On the other hand, a social magazine called Al Damir is being printed by the Bethlehem 2000 Foundation ((www.palestinos.com), which is the only monthly Palestinian magazine in Spanish. It aims to publish success stories of Palestinian Chileans as well as briefings about the activities of the community and the humanitarian situation in Palestine.
An emergency committee has recently been created to coordinate with the Chilean government concerning the arrival of 100 Palestinian refugees from Iraq. The community has appointed Jaime Abedrapo to be president of the committee. Thirty-four-year-old Jaime has a PhD in international law and teaches at several universities. The committee has also developed a communications strategy and is being advised by several experts in various areas.
The professionalism that is evident within the community reveals that Palestinians in Chile are different than they were 30 years ago. Independent research that was conducted by Bethlehem 2000 Palestinian Foundation shows that less than 30 percent of the community are from families where both parents are of Palestinian origin, which provides evidence of significant integration into Chilean society.
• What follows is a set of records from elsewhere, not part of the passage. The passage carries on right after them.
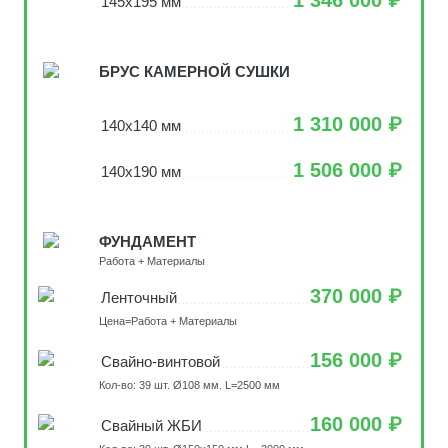
145х195 мм
БРУС КАМЕРНОЙ СУШКИ
1 310 000 ₽
140х140 мм
1 506 000 ₽
140х190 мм
ФУНДАМЕНТ
Работа + Материалы
370 000 ₽
Ленточный
Цена=Работа + Материалы
156 000 ₽
Свайно-винтовой
Кол-во: 39 шт. Ø108 мм. L=2500 мм
160 000 ₽
Свайный ЖБИ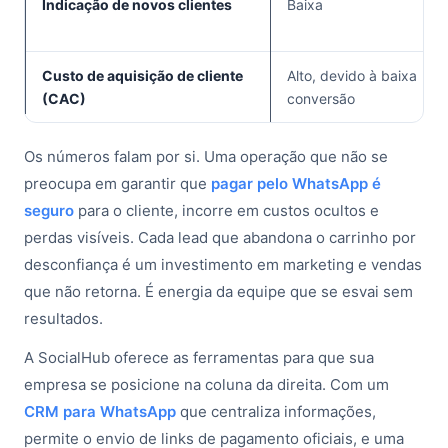
Indicação de novos clientes
Baixa
Custo de aquisição de cliente
Alto, devido à baixa
(CAC)
conversão
Os números falam por si. Uma operação que não se
preocupa em garantir que
pagar pelo WhatsApp é
seguro
para o cliente, incorre em custos ocultos e
perdas visíveis. Cada lead que abandona o carrinho por
desconfiança é um investimento em marketing e vendas
que não retorna. É energia da equipe que se esvai sem
resultados.
A SocialHub oferece as ferramentas para que sua
empresa se posicione na coluna da direita. Com um
CRM para WhatsApp
que centraliza informações,
permite o envio de links de pagamento oficiais, e uma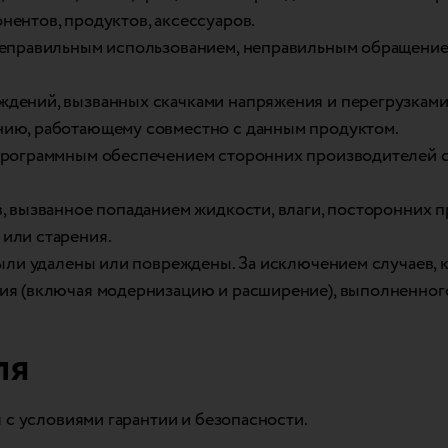
ентов, продуктов, аксессуаров.
неправильным использованием, неправильным обращение
дений, вызванных скачками напряжения и перегрузками
нию, работающему совместно с данным продуктом.
программным обеспечением сторонних производителей с
, вызванное попаданием жидкости, влаги, посторонних 
или старения.
были удалены или повреждены. За исключением случаев, 
ия (включая модернизацию и расширение), выполненног
ля
 с условиями гарантии и безопасности.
At present, the exact number of Palestinians in Chile is not known. However, all the estimates indicate that there are between 100,000 and 300,000. As a way to successfully face this new scenario, a group of young professionals led by Jorge Daccaratt, executive director of Bethlehem 2000 Foundation, are implementing several projects, including the creation of a Chilean branch of the Young Arab Leaders organization, the renovation of the Palestinian Club, and the management of the Palestino Sports Club.
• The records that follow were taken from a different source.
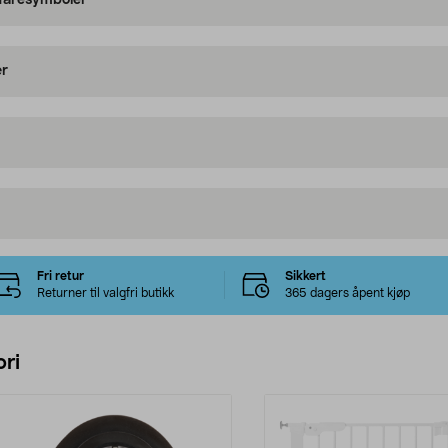
 faresymboler
er
Fri retur
Sikkert
Returner til valgfri butikk
365 dagers åpent kjøp
ri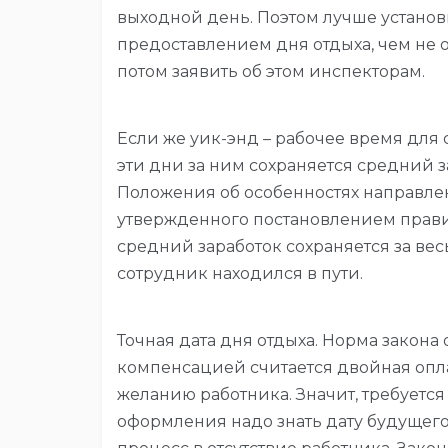
выходной день. Поэтом лучше установ
предоставлением дня отдыха, чем не о
потом заявить об этом инспекторам.
Если же уик-энд – рабочее время для 
эти дни за ним сохраняется средний за
Положения об особенностях направле
утвержденного постановлением правите
средний заработок сохраняется за вес
сотрудник находился в пути.
Точная дата дня отдыха. Норма закона 
компенсацией считается двойная оплат
желанию работника. Значит, требуется
оформления надо знать дату будущего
The most important Palestinian institution, Palestino ((www.palestino.cl) is now working toward becoming a corporation. It plans to sell one-third of the club - worth almost two million dollars. The club is well-known for selling good young players to Europe and the rest of Latin America. This will not only foster investment but also encourage Palestinian businessmen from all over the world to get involved in a diaspora project with the only Palestinian football team that plays in a premier league.
In conclusion, it is important to note that the current challenges to the Palestinian community in Chile are mainly related to the younger generations and how they can go to Palestine to experience not only Israeli occupation and colonization but also Palestinian culture, hospitality, and language. For young professionals, the links with their counterparts in Palestine and the rest of the Arab world will be the key that enables Palestinian Chileans to contribute to Palestinian freedom and statehood. After 100 years of immigration, a clear vision and long-term strategy are needed in Palestine.